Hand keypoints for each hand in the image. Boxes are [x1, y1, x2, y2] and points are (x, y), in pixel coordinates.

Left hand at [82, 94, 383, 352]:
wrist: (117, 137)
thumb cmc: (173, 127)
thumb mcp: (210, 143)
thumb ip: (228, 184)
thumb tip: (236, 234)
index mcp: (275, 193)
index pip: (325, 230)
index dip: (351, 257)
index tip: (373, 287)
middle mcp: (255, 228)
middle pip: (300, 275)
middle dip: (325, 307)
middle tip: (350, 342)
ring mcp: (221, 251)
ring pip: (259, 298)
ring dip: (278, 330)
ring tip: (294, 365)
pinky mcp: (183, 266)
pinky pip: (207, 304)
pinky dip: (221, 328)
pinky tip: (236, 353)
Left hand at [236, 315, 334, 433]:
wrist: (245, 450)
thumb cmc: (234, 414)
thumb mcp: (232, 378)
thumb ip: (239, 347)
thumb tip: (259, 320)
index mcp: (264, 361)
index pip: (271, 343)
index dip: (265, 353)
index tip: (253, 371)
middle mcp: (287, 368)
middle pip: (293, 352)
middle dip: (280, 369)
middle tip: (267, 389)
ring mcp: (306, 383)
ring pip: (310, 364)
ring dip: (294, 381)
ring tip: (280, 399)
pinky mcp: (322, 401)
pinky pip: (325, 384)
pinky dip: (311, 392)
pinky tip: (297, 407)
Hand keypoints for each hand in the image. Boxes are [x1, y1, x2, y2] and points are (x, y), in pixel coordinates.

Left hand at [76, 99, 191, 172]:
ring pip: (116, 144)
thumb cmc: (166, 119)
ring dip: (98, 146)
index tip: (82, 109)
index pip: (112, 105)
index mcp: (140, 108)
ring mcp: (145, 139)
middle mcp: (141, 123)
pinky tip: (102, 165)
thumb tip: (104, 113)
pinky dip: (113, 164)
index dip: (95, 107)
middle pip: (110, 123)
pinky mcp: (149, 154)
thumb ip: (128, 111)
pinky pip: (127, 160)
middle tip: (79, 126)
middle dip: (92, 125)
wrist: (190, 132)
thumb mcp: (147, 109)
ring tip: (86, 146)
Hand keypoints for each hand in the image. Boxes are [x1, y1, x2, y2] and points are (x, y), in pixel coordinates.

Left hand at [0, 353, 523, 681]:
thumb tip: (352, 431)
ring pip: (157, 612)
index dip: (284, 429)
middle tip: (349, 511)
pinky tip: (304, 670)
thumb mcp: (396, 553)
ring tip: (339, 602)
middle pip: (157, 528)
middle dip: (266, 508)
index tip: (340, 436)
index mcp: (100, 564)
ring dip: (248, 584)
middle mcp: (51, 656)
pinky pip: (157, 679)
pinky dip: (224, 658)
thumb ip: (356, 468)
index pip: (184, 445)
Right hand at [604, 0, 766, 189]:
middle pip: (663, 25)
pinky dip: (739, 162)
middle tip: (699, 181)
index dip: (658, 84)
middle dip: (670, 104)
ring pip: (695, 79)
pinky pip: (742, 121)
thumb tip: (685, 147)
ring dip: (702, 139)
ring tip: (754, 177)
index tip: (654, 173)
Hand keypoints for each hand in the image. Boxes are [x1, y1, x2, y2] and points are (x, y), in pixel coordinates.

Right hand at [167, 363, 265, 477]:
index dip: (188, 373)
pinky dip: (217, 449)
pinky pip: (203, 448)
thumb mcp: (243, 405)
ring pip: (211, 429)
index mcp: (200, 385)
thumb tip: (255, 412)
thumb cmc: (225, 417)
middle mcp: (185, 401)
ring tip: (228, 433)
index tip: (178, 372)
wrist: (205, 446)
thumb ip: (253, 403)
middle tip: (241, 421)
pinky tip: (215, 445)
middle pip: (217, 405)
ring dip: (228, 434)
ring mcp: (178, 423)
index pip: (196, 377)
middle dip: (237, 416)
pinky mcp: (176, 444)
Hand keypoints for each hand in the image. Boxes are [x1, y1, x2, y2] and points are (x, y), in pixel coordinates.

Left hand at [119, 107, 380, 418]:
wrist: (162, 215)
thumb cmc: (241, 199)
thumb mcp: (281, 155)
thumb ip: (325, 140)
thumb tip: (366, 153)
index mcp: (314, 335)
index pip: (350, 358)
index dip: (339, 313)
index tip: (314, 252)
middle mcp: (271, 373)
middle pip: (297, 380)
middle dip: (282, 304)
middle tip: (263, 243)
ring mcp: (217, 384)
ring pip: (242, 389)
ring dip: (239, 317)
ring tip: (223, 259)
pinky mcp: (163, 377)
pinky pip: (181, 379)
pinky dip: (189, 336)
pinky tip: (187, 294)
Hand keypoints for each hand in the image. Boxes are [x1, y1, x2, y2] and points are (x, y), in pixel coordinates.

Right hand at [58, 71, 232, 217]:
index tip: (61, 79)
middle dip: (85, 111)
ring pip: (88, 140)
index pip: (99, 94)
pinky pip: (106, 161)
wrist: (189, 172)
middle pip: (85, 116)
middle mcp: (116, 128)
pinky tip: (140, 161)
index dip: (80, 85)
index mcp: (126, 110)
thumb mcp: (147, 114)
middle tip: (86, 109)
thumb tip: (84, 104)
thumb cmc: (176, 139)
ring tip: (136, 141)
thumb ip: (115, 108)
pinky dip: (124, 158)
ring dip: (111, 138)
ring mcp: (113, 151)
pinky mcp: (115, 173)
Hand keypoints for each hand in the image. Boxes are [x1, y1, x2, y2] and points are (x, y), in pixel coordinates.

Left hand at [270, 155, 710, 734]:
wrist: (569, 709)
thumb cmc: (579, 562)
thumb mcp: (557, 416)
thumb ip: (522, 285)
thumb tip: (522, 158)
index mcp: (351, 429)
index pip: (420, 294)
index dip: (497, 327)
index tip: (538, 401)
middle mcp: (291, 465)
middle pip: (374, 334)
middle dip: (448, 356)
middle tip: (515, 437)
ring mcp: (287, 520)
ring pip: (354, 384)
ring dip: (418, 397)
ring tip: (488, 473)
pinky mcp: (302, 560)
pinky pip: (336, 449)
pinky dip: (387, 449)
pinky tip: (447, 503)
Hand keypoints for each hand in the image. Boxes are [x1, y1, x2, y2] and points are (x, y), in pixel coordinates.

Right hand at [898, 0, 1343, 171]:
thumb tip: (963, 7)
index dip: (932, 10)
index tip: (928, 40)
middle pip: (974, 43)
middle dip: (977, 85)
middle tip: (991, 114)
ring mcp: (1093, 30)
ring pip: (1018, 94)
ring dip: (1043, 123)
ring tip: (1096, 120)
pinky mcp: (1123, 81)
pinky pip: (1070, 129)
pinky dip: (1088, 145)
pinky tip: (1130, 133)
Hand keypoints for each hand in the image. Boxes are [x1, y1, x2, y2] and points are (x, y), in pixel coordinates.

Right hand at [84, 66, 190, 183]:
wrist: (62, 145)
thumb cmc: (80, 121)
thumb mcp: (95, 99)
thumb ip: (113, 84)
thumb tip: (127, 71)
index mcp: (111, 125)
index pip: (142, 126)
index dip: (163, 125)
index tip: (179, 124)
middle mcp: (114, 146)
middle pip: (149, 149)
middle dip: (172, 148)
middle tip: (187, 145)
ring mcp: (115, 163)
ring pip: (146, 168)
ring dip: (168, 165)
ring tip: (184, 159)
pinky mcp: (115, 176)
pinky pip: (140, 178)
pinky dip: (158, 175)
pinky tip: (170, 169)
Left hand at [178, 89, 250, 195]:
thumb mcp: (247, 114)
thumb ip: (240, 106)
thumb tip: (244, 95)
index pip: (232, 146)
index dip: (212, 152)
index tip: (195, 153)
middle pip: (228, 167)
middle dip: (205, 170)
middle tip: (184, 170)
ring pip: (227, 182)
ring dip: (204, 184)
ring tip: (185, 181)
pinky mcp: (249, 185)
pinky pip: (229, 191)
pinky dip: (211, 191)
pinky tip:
----------
# What you will do:
Wherever the string "Left" occurs in the entries, copy that whole line.

# Exercise output:
Left hand at [82, 94, 383, 352]:
Left hand at [236, 315, 334, 433]:
Left hand at [76, 99, 191, 172]:
Left hand at [0, 353, 523, 681]:
Left hand at [119, 107, 380, 418]:
Left hand at [270, 155, 710, 734]:
Left hand at [178, 89, 250, 195]:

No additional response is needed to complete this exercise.